Fourth, the issue of data. We are impressed, as I imagine most colleagues are, by the recurrent urgent appeals to improve the quantity and quality of data and, in particular, to be able to disaggregate it so that our progress is measured not just in big aggregates. We believe that it will be crucial, particularly given our interest in addressing the needs of the most vulnerable individuals and groups, in getting crucial services to the most under-served or excluded, and in reducing inequalities in general.

I see that my time is fast moving along but let me just say a few brief words about population dynamics. We very much welcomed Professor Rosling’s briefing yesterday so that we could all see empirically the world we are in now and the world that we are moving toward. This is a dynamic perspective that will be important to keep in mind as essential context for our work.

We would just emphasize a couple of brief points:

First, again, the need to use available data and analysis to think ahead about effective strategies.

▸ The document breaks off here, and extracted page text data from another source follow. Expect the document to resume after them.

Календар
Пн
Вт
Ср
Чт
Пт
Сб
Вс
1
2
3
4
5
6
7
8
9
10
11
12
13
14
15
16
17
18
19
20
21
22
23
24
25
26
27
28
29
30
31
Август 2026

This includes capitalizing on the demographic dividend so many talk about.

Second, the importance of voluntary family planning and need for women to be empowered to decide on the number and timing of their children, which has positive ripple effects across the entire spectrum of development objectives we have.

Third, the need to give more deliberate thought to urbanization.

Fourth, the powerful potential, and wisdom, of youth that we need to recognize and cultivate – and we salute our colleagues from the Netherlands in reminding us of this concretely the other day.

And at the same time, obviously dealing with aging populations and the need to look at everything from across the entire life cycle.

As other colleagues have done, I want to conclude by thanking you again for your leadership and we very much welcome your thoughts about how best to use our summer vacation so we can come back in the fall prepared to embark on further work. So thank you again.